I have not tasted this wine yet but I like to put it on my wine rack collection.
Château Saint-Pierre 1999 by Saint-Julien France.
Saint-Julien is an Appellation d’Origine Contrôlée (AOC) for red wine in the Bordeaux region, located in the Médoc subregion. It takes its name from the commune Saint-Julien-Beychevelle and is one of the six communal appellations in Médoc. A number of classified (Grand Cru Classé) Bordeaux estates are located within the appellation.
I like the Château picture on the label. It is interesting and unique. I have not tried this wine yet. I like to put this wine next to my other Château wine collection.
Kressmann Saint-Émilion Grande Reserve 2006 by Kressman France.
Saint-Émilion is an Appellation d’origine contrôlée (AOC) for wine in the Bordeaux wine region of France, where it is situated in the Libourne subregion on the right bank of the Dordogne. Saint-Émilion is registered as a world heritage by UNESCO, the United Nations Educational, Scientific and Cultural Organization. The wines of Saint-Émilion are typically blended from different grape varieties, the three main ones being Merlot (60% of the blend), Cabernet Franc (nearly 30%) and Cabernet Sauvignon (around 10%).
The red color label on the bottle cap is so eye catching. I have not tasted this wine yet. I like to put it on my wine rack collection.
They have a website. Check it out:
Kressmann Médoc Grande Reserve 2006 by Kressman France.
Médoc is an AOC for wine in the Bordeaux wine region of southwestern France, on the Left Bank of the Gironde estuary that covers the northern section of the viticultural strip along the Médoc peninsula. The zone is sometimes called Bas-Médoc, though this term is not permitted on any label. With few exceptions there is produced only red wine, and no white wine has the right to be called Médoc.
The red color label on the bottle cap is so eye catching. I have not tried this wine yet. I like to put it on my wine rack collection.
They have a website. Check it out:
Château Moulin de Curat 2006 by Puisseguin-Saint-Émilion France.
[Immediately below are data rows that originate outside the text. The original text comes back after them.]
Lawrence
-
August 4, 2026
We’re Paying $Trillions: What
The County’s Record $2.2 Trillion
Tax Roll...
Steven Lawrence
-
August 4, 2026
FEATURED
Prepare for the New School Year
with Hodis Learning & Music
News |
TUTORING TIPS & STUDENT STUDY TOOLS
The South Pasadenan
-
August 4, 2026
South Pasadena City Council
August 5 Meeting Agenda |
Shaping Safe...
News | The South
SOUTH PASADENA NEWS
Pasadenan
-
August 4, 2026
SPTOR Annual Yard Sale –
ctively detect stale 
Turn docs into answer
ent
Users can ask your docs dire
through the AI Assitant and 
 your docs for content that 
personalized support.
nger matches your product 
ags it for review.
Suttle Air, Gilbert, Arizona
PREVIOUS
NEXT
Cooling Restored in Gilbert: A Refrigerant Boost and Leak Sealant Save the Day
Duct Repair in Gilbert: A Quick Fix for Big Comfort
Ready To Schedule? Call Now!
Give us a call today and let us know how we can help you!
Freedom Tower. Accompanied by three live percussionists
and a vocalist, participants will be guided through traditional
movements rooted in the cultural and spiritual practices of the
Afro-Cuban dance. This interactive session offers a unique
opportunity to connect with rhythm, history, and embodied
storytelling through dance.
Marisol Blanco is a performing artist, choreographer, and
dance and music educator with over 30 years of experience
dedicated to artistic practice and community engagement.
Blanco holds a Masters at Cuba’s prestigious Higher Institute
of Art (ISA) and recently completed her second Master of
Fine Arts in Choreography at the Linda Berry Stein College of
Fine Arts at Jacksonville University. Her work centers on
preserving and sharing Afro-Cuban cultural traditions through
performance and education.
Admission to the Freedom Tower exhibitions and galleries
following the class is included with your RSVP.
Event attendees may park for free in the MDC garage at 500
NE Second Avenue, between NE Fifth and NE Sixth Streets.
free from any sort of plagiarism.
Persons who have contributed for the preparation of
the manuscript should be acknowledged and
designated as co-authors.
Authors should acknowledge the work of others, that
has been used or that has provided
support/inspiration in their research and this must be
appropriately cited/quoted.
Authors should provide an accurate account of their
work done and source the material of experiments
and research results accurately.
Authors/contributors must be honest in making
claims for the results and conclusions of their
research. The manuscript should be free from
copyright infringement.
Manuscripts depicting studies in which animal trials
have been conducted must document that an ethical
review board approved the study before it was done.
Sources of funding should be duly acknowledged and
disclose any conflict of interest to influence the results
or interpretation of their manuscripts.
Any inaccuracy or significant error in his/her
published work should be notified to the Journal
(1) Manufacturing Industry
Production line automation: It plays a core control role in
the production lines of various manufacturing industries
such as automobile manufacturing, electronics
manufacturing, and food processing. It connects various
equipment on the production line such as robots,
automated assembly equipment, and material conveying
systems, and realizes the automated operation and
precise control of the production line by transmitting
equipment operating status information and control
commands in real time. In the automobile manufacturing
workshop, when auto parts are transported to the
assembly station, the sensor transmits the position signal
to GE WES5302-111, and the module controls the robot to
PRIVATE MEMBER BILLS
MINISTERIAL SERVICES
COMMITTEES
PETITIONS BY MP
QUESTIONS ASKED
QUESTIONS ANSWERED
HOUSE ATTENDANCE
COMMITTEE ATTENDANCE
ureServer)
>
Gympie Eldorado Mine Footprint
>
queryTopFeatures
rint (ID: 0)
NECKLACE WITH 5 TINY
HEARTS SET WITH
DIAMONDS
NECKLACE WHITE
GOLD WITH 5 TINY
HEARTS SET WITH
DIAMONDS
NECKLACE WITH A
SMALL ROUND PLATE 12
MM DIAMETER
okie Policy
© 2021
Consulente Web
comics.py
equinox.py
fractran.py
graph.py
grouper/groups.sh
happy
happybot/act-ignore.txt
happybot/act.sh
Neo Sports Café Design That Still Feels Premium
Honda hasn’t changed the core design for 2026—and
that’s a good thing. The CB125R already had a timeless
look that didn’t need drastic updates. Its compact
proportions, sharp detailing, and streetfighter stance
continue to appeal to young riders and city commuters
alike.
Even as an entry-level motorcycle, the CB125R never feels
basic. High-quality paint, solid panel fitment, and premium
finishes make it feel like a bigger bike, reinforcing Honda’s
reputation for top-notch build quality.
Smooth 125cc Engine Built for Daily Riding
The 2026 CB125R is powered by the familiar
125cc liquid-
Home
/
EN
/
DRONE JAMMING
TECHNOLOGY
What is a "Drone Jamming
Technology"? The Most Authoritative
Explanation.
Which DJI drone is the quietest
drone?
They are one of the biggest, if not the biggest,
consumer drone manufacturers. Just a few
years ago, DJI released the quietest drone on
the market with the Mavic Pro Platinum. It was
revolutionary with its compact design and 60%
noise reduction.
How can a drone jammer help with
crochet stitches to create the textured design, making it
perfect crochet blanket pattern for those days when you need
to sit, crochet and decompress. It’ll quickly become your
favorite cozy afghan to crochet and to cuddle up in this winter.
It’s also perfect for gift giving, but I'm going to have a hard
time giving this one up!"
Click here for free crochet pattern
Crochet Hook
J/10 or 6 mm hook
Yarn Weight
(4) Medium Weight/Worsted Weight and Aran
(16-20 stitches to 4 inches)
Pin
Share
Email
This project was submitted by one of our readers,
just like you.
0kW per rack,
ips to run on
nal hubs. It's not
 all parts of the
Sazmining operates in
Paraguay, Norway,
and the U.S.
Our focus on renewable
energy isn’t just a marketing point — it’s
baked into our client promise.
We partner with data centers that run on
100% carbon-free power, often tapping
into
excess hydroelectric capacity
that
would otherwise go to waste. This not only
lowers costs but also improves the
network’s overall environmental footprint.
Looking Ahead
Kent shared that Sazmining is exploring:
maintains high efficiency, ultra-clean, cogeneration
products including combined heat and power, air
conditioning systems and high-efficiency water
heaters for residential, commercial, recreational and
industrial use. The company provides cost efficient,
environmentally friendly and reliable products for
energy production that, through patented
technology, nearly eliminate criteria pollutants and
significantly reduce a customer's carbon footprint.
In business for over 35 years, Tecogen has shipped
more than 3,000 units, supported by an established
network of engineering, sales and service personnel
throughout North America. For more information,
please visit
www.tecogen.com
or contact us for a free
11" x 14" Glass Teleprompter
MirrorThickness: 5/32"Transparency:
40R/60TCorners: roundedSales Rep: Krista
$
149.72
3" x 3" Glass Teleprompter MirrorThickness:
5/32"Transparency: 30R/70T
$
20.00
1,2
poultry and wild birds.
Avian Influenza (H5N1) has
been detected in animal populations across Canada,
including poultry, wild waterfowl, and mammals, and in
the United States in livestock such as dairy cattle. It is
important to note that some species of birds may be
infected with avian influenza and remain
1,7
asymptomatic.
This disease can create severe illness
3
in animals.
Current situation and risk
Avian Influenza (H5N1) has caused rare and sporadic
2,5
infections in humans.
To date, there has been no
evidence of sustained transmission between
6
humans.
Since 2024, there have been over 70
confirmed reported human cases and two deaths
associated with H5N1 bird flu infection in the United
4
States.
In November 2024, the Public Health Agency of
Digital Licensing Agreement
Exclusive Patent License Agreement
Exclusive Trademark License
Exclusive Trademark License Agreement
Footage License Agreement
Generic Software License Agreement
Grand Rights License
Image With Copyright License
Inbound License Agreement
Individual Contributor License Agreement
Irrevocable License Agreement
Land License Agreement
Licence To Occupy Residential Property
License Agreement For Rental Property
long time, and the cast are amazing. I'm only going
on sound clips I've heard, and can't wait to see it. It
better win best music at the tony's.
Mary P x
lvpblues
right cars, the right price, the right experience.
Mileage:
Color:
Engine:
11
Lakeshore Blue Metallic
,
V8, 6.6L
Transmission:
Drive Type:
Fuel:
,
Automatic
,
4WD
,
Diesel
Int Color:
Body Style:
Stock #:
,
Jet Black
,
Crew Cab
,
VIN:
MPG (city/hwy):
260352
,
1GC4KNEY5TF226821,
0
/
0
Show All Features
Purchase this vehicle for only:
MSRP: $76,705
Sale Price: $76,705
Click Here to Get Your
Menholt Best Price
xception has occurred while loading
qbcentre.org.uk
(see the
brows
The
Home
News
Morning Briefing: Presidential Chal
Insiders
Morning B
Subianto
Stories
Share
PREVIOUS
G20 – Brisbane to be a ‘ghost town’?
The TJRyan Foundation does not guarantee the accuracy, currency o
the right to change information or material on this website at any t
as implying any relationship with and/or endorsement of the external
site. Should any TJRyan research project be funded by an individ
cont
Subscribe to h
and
Puisseguin-Saint-Émilion is an Appellation d’origine contrôlée (AOC) for wine in the Bordeaux wine region of France, where it is situated in the Libourne subregion on the right bank of the Dordogne. It was granted AOC status on 14 November 1936, and the AOC designation granted to the wines which have been harvested on the land of the Puisseguin commune. 753 hectares (1,860 acres) of vine planted areas have belonged to the appellation in 2005, with a production of 34,648 hl. Puisseguin-Saint-Émilion only produces red wine, and nearly all of the grape varieties from Bordeaux can be and are used, such as Cabernet Sauvignon, Cabernet Franc, Merlot, Côt, etc., although it is Merlot that is used most often.
This wine bottle is one of my favorites. The embossed logo shape is stand out on the bottle. The picture is also interesting with the eclipse golden border. The message of the brand is also strong. I like it. I have not tasted this wine yet. I like to put it on my wine rack collection.